TEXT FOR ANALYSIS —
######

# Student examples



## Craig Sharmat (Jul 2, 2005)

With now a fair amount of people taking EIS it would be great if any student would like to put up music made from their exercises. i realize that people outside of EIS might view these as pieces, but it would be great for those involved to share ideas and how lessons are being used.

I know this is probably a stretch but it would be great to get the ball rolling.


----------



## Jackull (Jul 2, 2005)

Like to post some & get comments, but no hosts :( :cry: 

jacKuLL


----------



## Dan Selby (Jul 3, 2005)

I've had to take a break from my lessons at the moment, unfortunately - just too much going on right now - but when I get going again I will do my best, Craig. 

Cheers,

Dan


----------



## Frederick Russ (Jul 3, 2005)

The only one I can think to contribute which is 100% EIS is a relatively elementary idea that sounds more complicated than it is - it's based on Book 2, Lesson 1 that I did several months ago: 

http://www.vi-control.net/mymusic/SpudSteps3.mp3

The only other thing would be my last piece, Waves, which uses just about everything I had learned to Book 2, lesson 3: voice leading, eis scales, bass movement, etc:

http://www.vi-control.net/mymusic/WavesFinal.mp3

Hope this helps.


----------



## groove (Jul 3, 2005)

this is great frederick ! love the waves final a lot... not all of that is from EIS or i didn't readed the book correctly :lol: 

anyway i'm still working on it (just getting into bass in motion) no cues yet...soon !

stephane


----------



## MCS (Jul 5, 2005)

Frederick, that's really cool!

Best,
Michael


----------



## José Herring (Jul 5, 2005)

I think the work is really good. I'm really starting to be impressed with the EIS thing.

Looking into it.

Jose


----------



## Jackull (Jul 5, 2005)

######

REQUIRED ACTIONS —
1. In the thread about EIS student examples, reproduce the passage starting with "this is great" and going on through "cues yet...soon !".
2. According to the thread about EIS student examples, which book and lesson is Frederick Russ's SpudSteps3 piece based on?

######

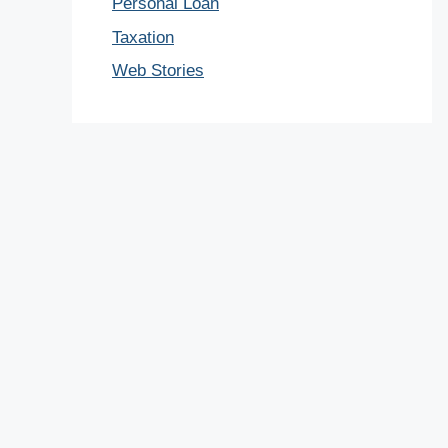
Personal Loan
Taxation
Web Stories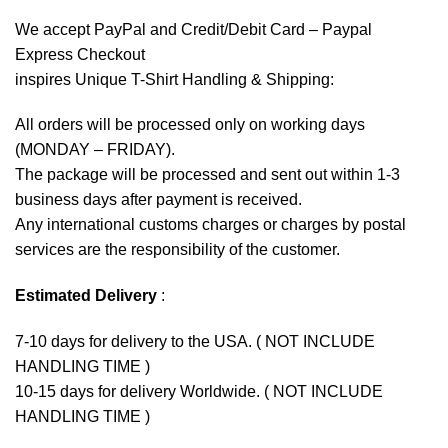
We accept
PayPal
and Credit/Debit Card – Paypal
Express Checkout
inspires Unique T-Shirt Handling & Shipping:
All orders will be processed only on working days
(MONDAY – FRIDAY).
The package will be processed and sent out within 1-3
business days after payment is received.
Any international customs charges or charges by postal
services are the responsibility of the customer.
Estimated Delivery
:
7-10 days for delivery to the USA. ( NOT INCLUDE
HANDLING TIME )
10-15 days for delivery Worldwide. ( NOT INCLUDE
HANDLING TIME )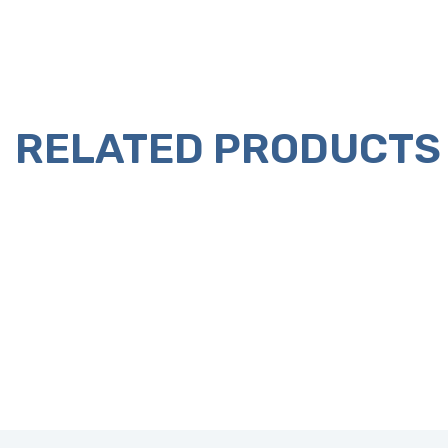
RELATED PRODUCTS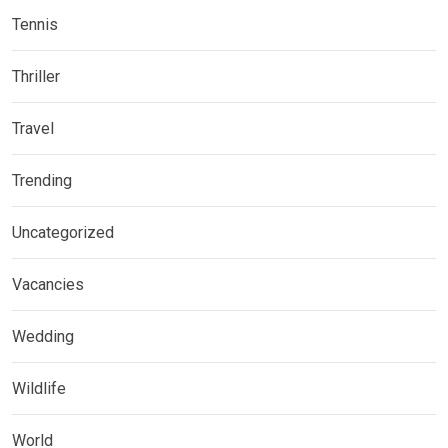
Tennis
Thriller
Travel
Trending
Uncategorized
Vacancies
Wedding
Wildlife
World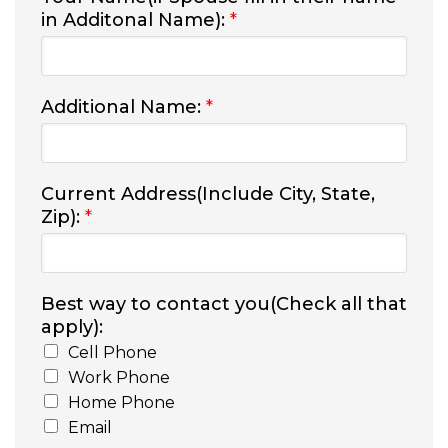
in Additonal Name):
*
Additional Name:
*
Current Address(Include City, State,
Zip):
*
Best way to contact you(Check all that
apply):
Cell Phone
Work Phone
Home Phone
Email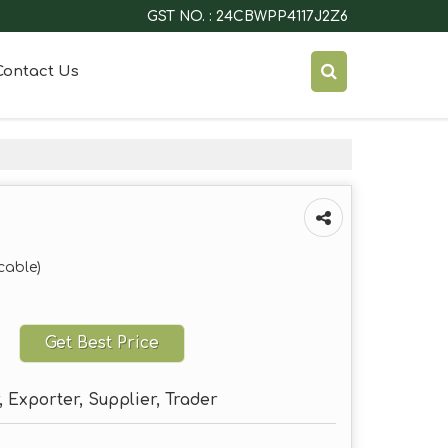
GST NO. : 24CBWPP4117J2Z6
Contact Us
cable)
Get Best Price
 Exporter, Supplier, Trader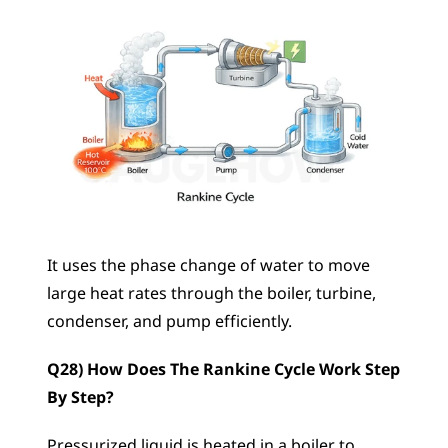
It uses the phase change of water to move 
large heat rates through the boiler, turbine, 
condenser, and pump efficiently.
Q28) How Does The Rankine Cycle Work Step 
By Step?
Pressurized liquid is heated in a boiler to 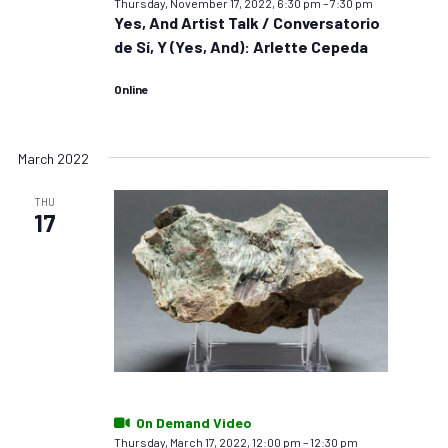
Thursday, November 17, 2022, 6:30 pm
–
7:30 pm
Yes, And Artist Talk / Conversatorio
de Sí, Y (Yes, And): Arlette Cepeda
Online
March 2022
THU
17
On Demand Video
Thursday, March 17, 2022, 12:00 pm
–
12:30 pm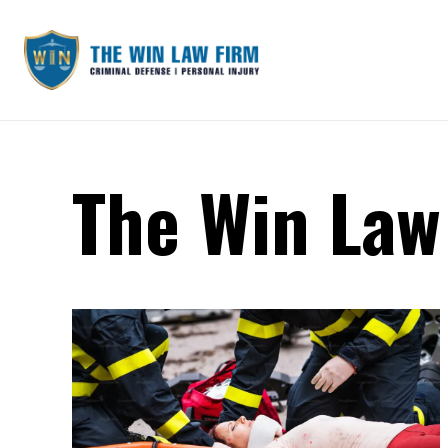
The Win Law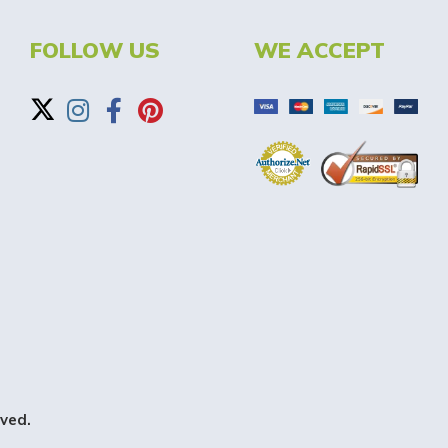
FOLLOW US
WE ACCEPT
ved.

######

RESULTS FOR EACH TASK —
1.
this is great frederick ! love the waves final a lot... not all of that is from EIS or i didn't readed the book correctly :lol: 

anyway i'm still working on it (just getting into bass in motion) no cues yet...soon !

2. Book 2, Lesson 1.